[Brano da leggere]

Nel Milanese in questo inutile dibattito politico pre elezioni un genitore simpatizzante lega ha sollevato la questione della canzonetta scelta per la festa di fine anno scolastico, ovvero quella Sing for the climate, una canzoncina realizzata in Belgio sulle note della nostra O Bella Ciao.
Il testo della canzonetta è imbarazzante. Neanche un bambino della scuola dell'infanzia avrebbe potuto realizzare qualcosa di così banale, ma non è questo il problema. Non lo è neppure il fatto che una versione dance sia stata ballata con stupore dalla mia amica in Francia, che alla fine ha tentato di spiegare invano cosa era per noi questa canzone ai Francesi suoi amici, ai quali però non fregava niente.
Attorno alla canzonetta si è sviluppato un dibattito politico ancora più preoccupante di quello che ha circondato il testimonial di non si sa bene cosa Greta. La lega che lo considerava un canto di sinistra, quelli di sinistra (tra cui anche alcuni di Rifondazione che anni fa si contendevano la gestione dell'ANPI locale col PD) un modo per trasmettere valori di libertà contro... BOH!
Infatti sembra che la canzonetta sia stata cantata anche il 25 Aprile... da quelli di sinistra.
A me sembra un atto di revisionismo storico mascherato: il partigiano che muore per la libertà dall'invasore e viene onorato per questo viene sostituito con un semplice grido d'aiuto per salvare il pianeta, da un'accorata esortazione a fare presto, dall'ambizione a volere un mondo migliore, roba che neppure la più cretina delle Miss Italia riesce più a dire quando viene intervistata.
Un amico di Rifondazione sostiene che è un inno alla libertà, che può assumere diversi significati. 
Libertà di che?
L'acqua che arriva nelle nostre case è pompata elettricamente. Quella di prima falda che i nostri nonni usavano è inquinata dall'agricoltura intensiva e dai reflui. Farsi la doccia una volta al giorno inquina. Le strade asfaltate inquinano, le nostre case consumano territorio, coltivare la terra modifica l'ambiente, allevare animali pure (qualcosa dovremo pur mangiare), vestirsi da Zara inquina, la plastica delle nostre sneakers pure, fare la lavatrice, o usare la lavastoviglie inquina, lavare i piatti a mano inquina, riscaldarsi pure, il lavoro consuma energia, risorse, materie prime... 
Quindi, che soluzione propone la canzonetta?
Chiedere ai potenti di fare qualcosa, come dice Greta?
Ma quelli come minimo ti mettono una tassa aggiuntiva sul riscaldamento, sulle auto e sull'acqua e sul lavoro e ti sventrano strade per mettere stazioni di ricarica gestiti da compagnie elettriche ovunque..
Ma noi italiani possiamo risolvere questo problema? Ma se abbiamo una natalità sotto l'indice di sostituzione, in pratica ci stiamo estinguendo, e, in più, ci stiamo pure deindustrializzando e impoverendo? Che altro dobbiamo fare? Rinunciare a coltivare arance e pomodori e convertire le aree agricole in boschi per far arrivare la frutta dalle serre dell'Olanda? Non credo, non sarebbe molto ecologico.

[/Brano da leggere]
[Dati da analizzare]

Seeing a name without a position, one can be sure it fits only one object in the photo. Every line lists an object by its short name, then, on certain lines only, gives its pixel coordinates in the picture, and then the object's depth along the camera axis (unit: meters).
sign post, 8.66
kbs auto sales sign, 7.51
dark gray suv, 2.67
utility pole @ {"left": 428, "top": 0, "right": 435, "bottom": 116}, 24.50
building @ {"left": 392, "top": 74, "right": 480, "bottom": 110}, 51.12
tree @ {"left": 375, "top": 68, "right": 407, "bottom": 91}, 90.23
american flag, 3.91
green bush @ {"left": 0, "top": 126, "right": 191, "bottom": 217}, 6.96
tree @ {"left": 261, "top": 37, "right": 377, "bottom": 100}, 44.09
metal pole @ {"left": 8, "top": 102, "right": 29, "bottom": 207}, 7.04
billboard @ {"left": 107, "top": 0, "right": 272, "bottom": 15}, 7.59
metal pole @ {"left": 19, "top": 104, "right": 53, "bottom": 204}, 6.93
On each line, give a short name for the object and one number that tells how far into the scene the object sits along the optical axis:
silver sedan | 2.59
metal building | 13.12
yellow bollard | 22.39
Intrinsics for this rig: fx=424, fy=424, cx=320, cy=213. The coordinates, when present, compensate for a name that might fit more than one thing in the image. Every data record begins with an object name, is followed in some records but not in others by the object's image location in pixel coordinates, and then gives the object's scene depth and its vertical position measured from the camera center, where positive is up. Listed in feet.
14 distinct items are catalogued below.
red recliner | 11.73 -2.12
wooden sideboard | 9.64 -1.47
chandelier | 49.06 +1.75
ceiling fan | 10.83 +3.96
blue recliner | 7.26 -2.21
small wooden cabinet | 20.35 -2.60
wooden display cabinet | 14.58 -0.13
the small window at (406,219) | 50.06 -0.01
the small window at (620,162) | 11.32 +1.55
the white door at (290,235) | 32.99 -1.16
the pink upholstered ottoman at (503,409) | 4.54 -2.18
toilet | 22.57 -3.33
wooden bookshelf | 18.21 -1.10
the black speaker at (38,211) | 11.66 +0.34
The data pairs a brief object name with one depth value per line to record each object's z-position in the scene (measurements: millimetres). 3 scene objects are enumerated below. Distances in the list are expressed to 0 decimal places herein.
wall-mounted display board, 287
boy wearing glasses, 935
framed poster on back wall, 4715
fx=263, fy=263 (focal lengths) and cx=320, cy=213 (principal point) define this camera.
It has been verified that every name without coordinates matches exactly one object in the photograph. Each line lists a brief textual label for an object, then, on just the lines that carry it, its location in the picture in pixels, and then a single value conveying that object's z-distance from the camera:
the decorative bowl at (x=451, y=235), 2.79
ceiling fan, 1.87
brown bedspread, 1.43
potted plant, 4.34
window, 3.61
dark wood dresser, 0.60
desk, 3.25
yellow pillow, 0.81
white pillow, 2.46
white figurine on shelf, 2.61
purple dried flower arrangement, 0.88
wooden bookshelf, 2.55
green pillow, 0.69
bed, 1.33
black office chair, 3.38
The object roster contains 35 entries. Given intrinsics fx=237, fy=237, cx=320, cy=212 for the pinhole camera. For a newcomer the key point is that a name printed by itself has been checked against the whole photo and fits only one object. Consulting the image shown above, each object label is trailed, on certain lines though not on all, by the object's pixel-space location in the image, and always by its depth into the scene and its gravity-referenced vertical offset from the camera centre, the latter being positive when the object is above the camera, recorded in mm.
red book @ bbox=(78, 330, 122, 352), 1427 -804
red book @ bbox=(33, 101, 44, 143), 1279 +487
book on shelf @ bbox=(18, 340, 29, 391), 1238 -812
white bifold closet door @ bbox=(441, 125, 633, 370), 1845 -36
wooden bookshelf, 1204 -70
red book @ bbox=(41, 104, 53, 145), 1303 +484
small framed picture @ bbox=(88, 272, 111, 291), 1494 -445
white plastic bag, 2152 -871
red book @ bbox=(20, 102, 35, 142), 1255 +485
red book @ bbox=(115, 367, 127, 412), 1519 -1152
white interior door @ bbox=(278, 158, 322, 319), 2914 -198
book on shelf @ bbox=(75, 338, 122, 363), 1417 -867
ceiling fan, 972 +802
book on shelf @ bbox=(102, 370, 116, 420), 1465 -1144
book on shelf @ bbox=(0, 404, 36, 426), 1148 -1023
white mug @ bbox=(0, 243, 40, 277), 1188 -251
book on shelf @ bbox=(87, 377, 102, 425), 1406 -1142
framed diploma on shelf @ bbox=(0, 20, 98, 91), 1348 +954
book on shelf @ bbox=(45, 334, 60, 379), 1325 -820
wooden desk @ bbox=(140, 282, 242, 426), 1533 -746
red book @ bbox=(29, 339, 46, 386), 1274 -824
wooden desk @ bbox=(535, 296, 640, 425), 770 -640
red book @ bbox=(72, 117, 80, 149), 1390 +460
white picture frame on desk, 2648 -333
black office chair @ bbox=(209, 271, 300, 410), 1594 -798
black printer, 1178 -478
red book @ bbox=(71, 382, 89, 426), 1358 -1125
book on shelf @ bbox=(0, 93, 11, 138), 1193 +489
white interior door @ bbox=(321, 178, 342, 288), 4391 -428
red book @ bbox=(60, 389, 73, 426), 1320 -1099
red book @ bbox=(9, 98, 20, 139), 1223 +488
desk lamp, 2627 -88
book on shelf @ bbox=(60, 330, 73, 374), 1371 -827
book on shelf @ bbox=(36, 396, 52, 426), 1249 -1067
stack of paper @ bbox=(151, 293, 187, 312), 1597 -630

[/Dati da analizzare]

Elenco degli esercizi:
[1] Nel brano su Sing for the climate, su quali voci i potenti metterebbero una tassa aggiuntiva? Elencale tutte.
[2] Scrivi il seguito del brano su Sing for the climate, riprendendo dopo la sua ultima frase.
Le righe sono materiale a sé, indipendente dal brano.

Esercizi svolti:
[1] Riscaldamento, auto, acqua, lavoro.

[2]
Nel frattempo in Africa il tasso di natalità è il nostro moltiplicato 5 volte: tutte persone che avranno bisogno delle nostre stesse cose e che saranno in competizione con noi (sempre più vecchi e quasi estinti) per l'accaparramento delle risorse, che non saranno per tutti.
Io ho la sensazione che ci stia sfuggendo di mano la situazione. E non esattamente quella dell'ambiente.


----------



## Brunetta (23 Maggio 2019)

Vero.

La rielaborazione di Bella ciao la trovo raccapricciante. Un revisionismo intollerabile. 

L’ecologismo un po’ alla buona (parafrasando Guccini) credo che abbia tanta eco per contrastare prodotti a basso costo dei paesi emergenti e favorire una industria di prodotti che si possano consumare senza sensi di colpa e poter restare benestanti alla faccia di chi sta cercando di uscire dalla miseria.


----------



## danny (23 Maggio 2019)

Brunetta ha detto:


> Vero.
> 
> *La rielaborazione di Bella ciao la trovo raccapricciante. Un revisionismo intollerabile.
> *
> L’ecologismo un po’ alla buona (parafrasando Guccini) credo che abbia tanta eco per contrastare prodotti a basso costo dei paesi emergenti e favorire una industria di prodotti che si possano consumare senza sensi di colpa e poter restare benestanti alla faccia di chi sta cercando di uscire dalla miseria.



Oh, finalmente, qualcun altro che la pensa come me.
Mia moglie, che ha avuto il nonno fucilato dai fascisti (sua madre rimase orfana a 7 anni) ha avuto una reazione di indignazione quando gliel'ho fatta ascoltare.


----------



## danny (23 Maggio 2019)

Brunetta ha detto:


> Vero.
> 
> 
> 
> L’ecologismo un po’ alla buona (parafrasando Guccini) credo che abbia tanta eco per contrastare prodotti a basso costo dei paesi emergenti e favorire una industria di prodotti che si possano consumare senza sensi di colpa e poter restare benestanti alla faccia di chi sta cercando di uscire dalla miseria.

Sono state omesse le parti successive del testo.